Why Burberry's Noose hoodie needs to be called out

Burberry is the latest to join the fashion fray for completely inappropriate pieces.

In their latest show for London Fashion Week, they showed a look featuring a hoodie with neck chords tied as a noose.

While many are calling out the label for bringing a negative light to mental illness by glamorizing suicide, to People of Color, nooses represent something completely different.

Namely, the murder of Black people by lynching. More than 4400 African American men, women, and even children were hanged but also burned alive, shot, drowned, and beaten to death by white mobs between 1877 and 1950. The true number may never be known.

So prolific was the practice of lynching here in the United States, there is now an entire Museum and Memorial dedicated to the numerous and brutal murders. Actually located on the site of a former warehouse where Black men, women, and children were enslaved in Montgomery, Alabama, this narrative museum gives the tribute to the victims of the domestic slave trade, racial terrorism, Jim Crow, and so on.

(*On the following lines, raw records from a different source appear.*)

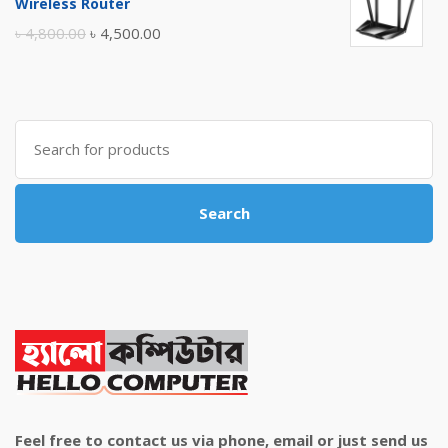
Wireless Router
৳ 10,500.00.
৳ 10,000.00.
Original
Current
৳
4,800.00
৳
4,500.00
price
price
was:
is:
৳ 4,800.00.
৳ 4,500.00.
Search
for:
Search
Feel free to contact us via phone, email or just send us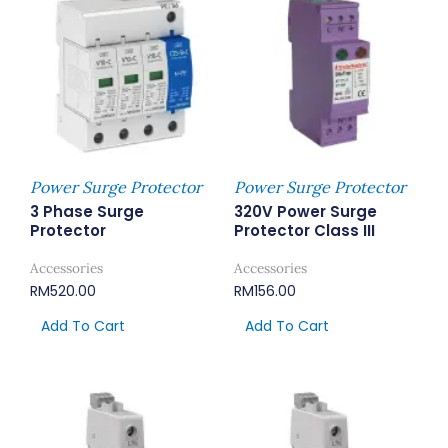
Power Surge Protector
Power Surge Protector
3 Phase Surge
320V Power Surge
Protector
Protector Class III
Accessories
Accessories
RM
520.00
RM
156.00
Add To Cart
Add To Cart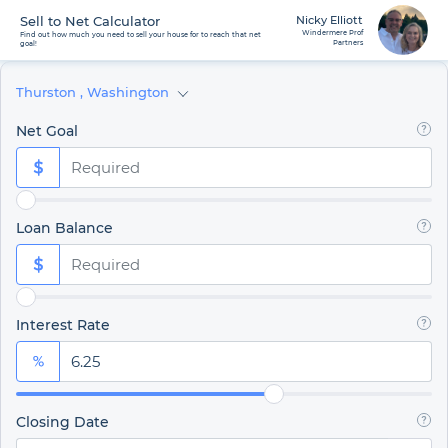
Sell to Net Calculator
Nicky Elliott
Windermere Prof
Find out how much you need to sell your house for to reach that net
Partners
goal!
Thurston
,
Washington
Net Goal
Loan Balance
Interest Rate
Closing Date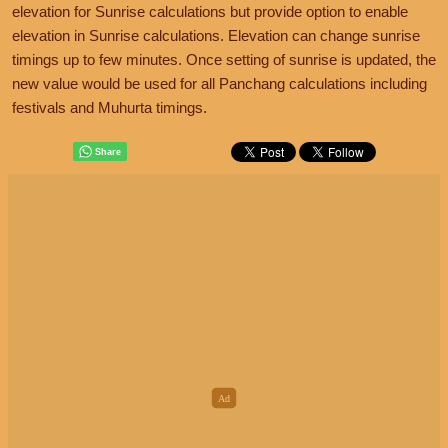
elevation for Sunrise calculations but provide option to enable
elevation in Sunrise calculations. Elevation can change sunrise
timings up to few minutes. Once setting of sunrise is updated, the
new value would be used for all Panchang calculations including
festivals and Muhurta timings.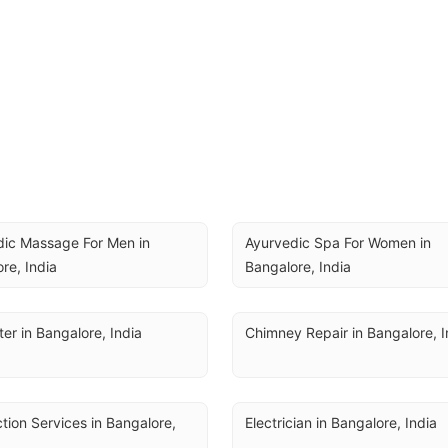
ic Massage For Men in 
Ayurvedic Spa For Women in 
re, India
Bangalore, India
er in Bangalore, India
Chimney Repair in Bangalore, I
ction Services in Bangalore, 
Electrician in Bangalore, India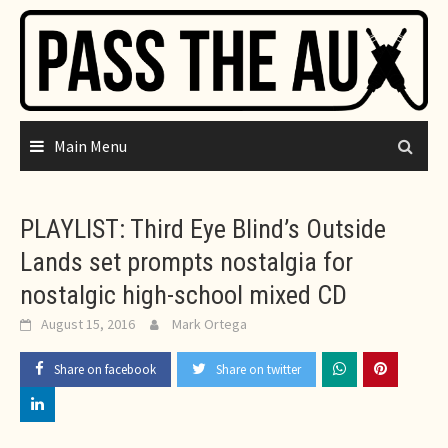
Skip
to
content
Main Menu
PLAYLIST: Third Eye Blind’s Outside
Lands set prompts nostalgia for
nostalgic high-school mixed CD
August 15, 2016
Mark Ortega
Share on facebook
Share on twitter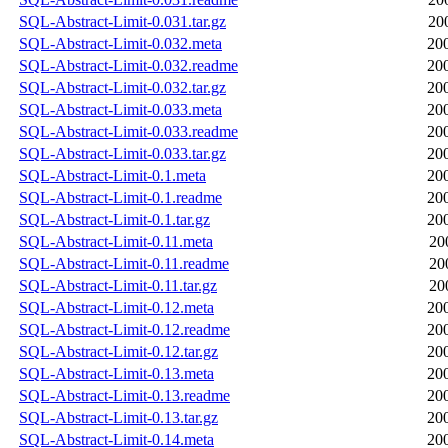
SQL-Abstract-Limit-0.031.tar.gz
20
SQL-Abstract-Limit-0.032.meta
20
SQL-Abstract-Limit-0.032.readme
20
SQL-Abstract-Limit-0.032.tar.gz
20
SQL-Abstract-Limit-0.033.meta
20
SQL-Abstract-Limit-0.033.readme
20
SQL-Abstract-Limit-0.033.tar.gz
20
SQL-Abstract-Limit-0.1.meta
20
SQL-Abstract-Limit-0.1.readme
20
SQL-Abstract-Limit-0.1.tar.gz
20
SQL-Abstract-Limit-0.11.meta
20
SQL-Abstract-Limit-0.11.readme
20
SQL-Abstract-Limit-0.11.tar.gz
20
SQL-Abstract-Limit-0.12.meta
20
SQL-Abstract-Limit-0.12.readme
20
SQL-Abstract-Limit-0.12.tar.gz
20
SQL-Abstract-Limit-0.13.meta
20
SQL-Abstract-Limit-0.13.readme
20
SQL-Abstract-Limit-0.13.tar.gz
20
SQL-Abstract-Limit-0.14.meta
20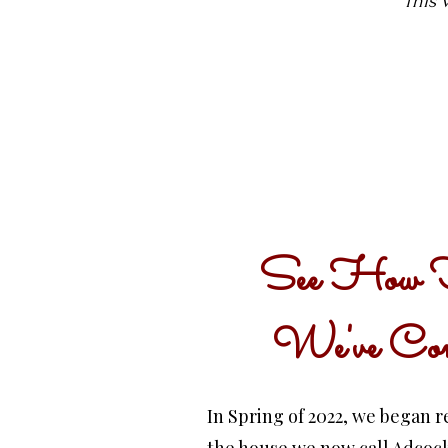
This 
See How 
We've Co
In Spring of 2022, we began 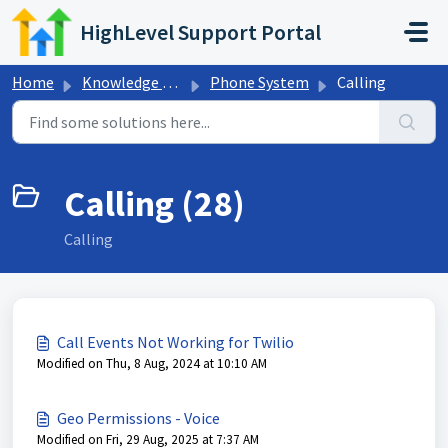
Skip to main content
HighLevel Support Portal
Home
Knowledge base
Phone System
Calling
Calling (28)
Calling
Call Events Not Working for Twilio
Modified on Thu, 8 Aug, 2024 at 10:10 AM
Geo Permissions - Voice
Modified on Fri, 29 Aug, 2025 at 7:37 AM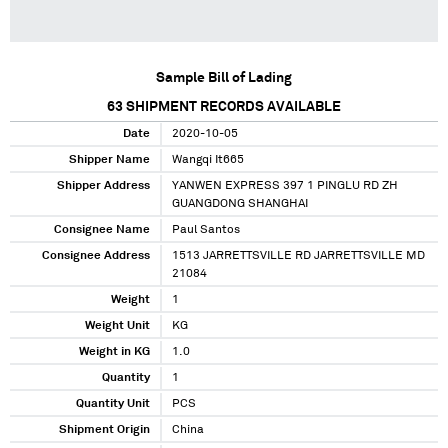
Sample Bill of Lading
63
SHIPMENT RECORDS AVAILABLE
Date
2020-10-05
Shipper Name
Wangqi It665
Shipper Address
YANWEN EXPRESS 397 1 PINGLU RD ZH
GUANGDONG SHANGHAI
Consignee Name
Paul Santos
Consignee Address
1513 JARRETTSVILLE RD JARRETTSVILLE MD
21084
Weight
1
Weight Unit
KG
Weight in KG
1.0
Quantity
1
Quantity Unit
PCS
Shipment Origin
China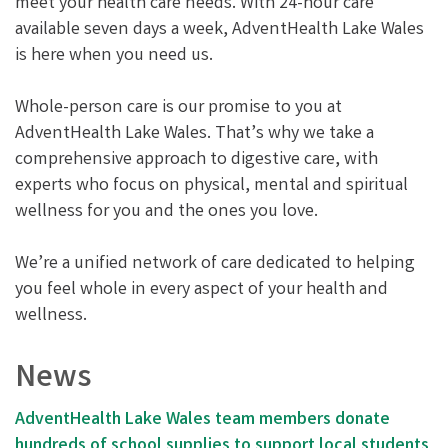
meet your health care needs. With 24-hour care
available seven days a week, AdventHealth Lake Wales
is here when you need us.
Whole-person care is our promise to you at
AdventHealth Lake Wales. That’s why we take a
comprehensive approach to digestive care, with
experts who focus on physical, mental and spiritual
wellness for you and the ones you love.
We’re a unified network of care dedicated to helping
you feel whole in every aspect of your health and
wellness.
News
AdventHealth Lake Wales team members donate
hundreds of school supplies to support local students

This look that Burberry displayed is also reminiscent of another very public death, Trayvon Martin, who, because he had his hood up walking in the Floridian rain home from school, was publicly murdered. His murder never saw justice for taking his life. Trayvon was only seventeen years old. The hoodie has become a symbol here, a memorial for Trayvon and the many Black men and women murdered without justice.

To me, this Burberry hoodie highlighted both of these truths for the Black community and mocks it by attempting to make it aesthetic. But it comes as no surprise that this hoodie along with pieces of luxurious blackface have come along when they have. Anyone can see that racism has been unleashed and allowed to run rampant, new incidents from people of all positions are getting caught and the vile acts that Black people have been only telling the "post-racial" populous about for decades are now filling our feeds, timelines, and headlines. So why wouldn't a lynching hoodie come down the runways now?

I am also not surprised that Burberry would pull a stunt like this. After all, Black people have created culture, from hairstyles to the way we wear our clothes, slang and even music. It was only a matter of time before they got around to mocking our very pain, lynching being the capstone of it all.

Some will say this is a reach. People, mostly those outside of the community, will say that Black people are way to sensitive and that we are just looking for something to complain about. But as I have said from the jump, those who are outside of our communities have no right to tell those within the communities how we should feel about the things that hurt us. It is said that those who don't learn from the past are doomed to repeat it. Zora Neale Hurston said, "If you are silent about your pain, they’ll kill you and say you enjoyed it."

Well, we as Black people are learning from the past, and we will damn sure be silent no longer.